I had a scan at 8 weeks, another one at 12.  You were doing fine.  But at 19 weeks, I went for a third scan.  This time I knew something was wrong.  “I’m so sorry,” the doctor said, “it looks as though this baby has the same kidney disease.”

No!

I ran from the room, tears almost blinding me.  Didn’t want to hear any more.  It couldn’t be happening again. 

Your Daddy and I went up to London two days later to see a top professor.  He scanned me, then gently took my hand.  “I’m so sorry,” he said, “but it is the same disorder.”  We left London, desperate and confused.  Why us - again?

We told everyone close to us.  So many people said that the diagnosis must be wrong, that we must hope for a miracle.  But we knew there was no hope.

Your kidneys were just like your brother Jack’s.  Full of cysts.  They failed at 25 weeks, just like his.  There was no amniotic fluid to protect you.  Your little lungs couldn’t develop either.  You wouldn’t survive outside the womb.  But, oh Samuel, how you wriggled away inside me.  We treasured every second with you.  Because we knew that you were heaven bound the moment you were born.

We made the funeral arrangements once more.  We had a casket specially made for you.  Little and white with white silk lining.

Jack had been born breech – bottom first.  But you were the right way round inside me, so I’d be able to have you at home.

Early one cold February morning, I felt the first twinges of labour.  Your Daddy and I tried to be as normal as possible that day.  We played games with Sophie, 11, and Ben, 4.  Drank coffee.  I took a warm bath and talked to my wonderful midwives, Lisbeth, Bev and Julie.  They’d been there with Jack too.  Couldn’t believe this was happening again.

It was early afternoon when I knew it was time.  I went upstairs…

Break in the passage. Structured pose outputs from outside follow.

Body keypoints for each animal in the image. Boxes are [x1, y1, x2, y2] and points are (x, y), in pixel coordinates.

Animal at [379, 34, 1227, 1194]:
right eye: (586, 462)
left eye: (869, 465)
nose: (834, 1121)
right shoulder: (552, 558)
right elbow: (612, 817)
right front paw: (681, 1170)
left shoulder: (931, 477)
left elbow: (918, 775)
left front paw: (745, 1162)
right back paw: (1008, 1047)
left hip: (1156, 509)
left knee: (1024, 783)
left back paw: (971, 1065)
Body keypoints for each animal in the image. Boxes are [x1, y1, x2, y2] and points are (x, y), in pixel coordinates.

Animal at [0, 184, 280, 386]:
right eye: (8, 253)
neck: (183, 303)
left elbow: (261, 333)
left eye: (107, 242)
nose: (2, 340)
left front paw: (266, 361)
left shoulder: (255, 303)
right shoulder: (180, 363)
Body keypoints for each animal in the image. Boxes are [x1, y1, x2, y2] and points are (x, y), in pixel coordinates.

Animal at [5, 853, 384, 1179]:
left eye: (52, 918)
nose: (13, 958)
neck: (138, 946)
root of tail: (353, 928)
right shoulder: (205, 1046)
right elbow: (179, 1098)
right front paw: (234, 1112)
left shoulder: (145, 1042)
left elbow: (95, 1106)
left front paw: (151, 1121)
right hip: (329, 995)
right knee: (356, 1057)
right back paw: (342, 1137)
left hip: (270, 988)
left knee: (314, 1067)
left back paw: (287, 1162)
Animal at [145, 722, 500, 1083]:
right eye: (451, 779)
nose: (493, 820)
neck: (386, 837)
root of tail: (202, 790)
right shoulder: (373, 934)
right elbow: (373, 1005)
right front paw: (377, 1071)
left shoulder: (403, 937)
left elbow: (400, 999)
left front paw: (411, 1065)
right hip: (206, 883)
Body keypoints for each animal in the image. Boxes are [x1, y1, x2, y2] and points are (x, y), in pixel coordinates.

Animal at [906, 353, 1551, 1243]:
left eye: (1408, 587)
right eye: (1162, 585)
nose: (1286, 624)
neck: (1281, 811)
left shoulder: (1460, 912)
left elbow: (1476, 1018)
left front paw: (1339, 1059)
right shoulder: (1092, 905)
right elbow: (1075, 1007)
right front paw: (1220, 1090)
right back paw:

You cried so very, very hard when you arrived, Samuel Jack.  The midwives gave you to Daddy.  I could hear you both crying.  Then they handed you to me.  My little dark-haired baby. 

“Is he going to be OK?” I asked.  “He’s crying.  He’s beautiful.  He seems so… healthy.”  I looked from one midwives’ face to another.  But they shook their heads, tears in their eyes.

Sophie, Ben and your Nanna came upstairs to meet you.  Your cries grew softer, your breathing quiet.  You were leaving us.  Suddenly a bright light shone through the window, so bright it hurt my eyes.  Daddy wrapped his arms round us both and you died in my arms, just 30 minutes old.

We kept you at home with us for two days – in your Moses Basket, just as we had with Jack.  Then we said goodbye to you, as we had your brother.  Our hearts were torn apart the day we lost you, Jack.  And they were torn apart again, the day you, Samuel, followed your brother to Heaven.

Your time on earth was too short.  But one day, we’ll all be together again, and we can hold you in our arms forever.

Love Mummy and Daddy.

 

...and there it is, our first ever story published in 'Chat Magazine'.  I remember Sophie Stancel saying how hard it was trying to shorten the stories for the publication without 'taking anything away from it'...

"We don't think they did ~Infact, we think they wrote it beautifully"!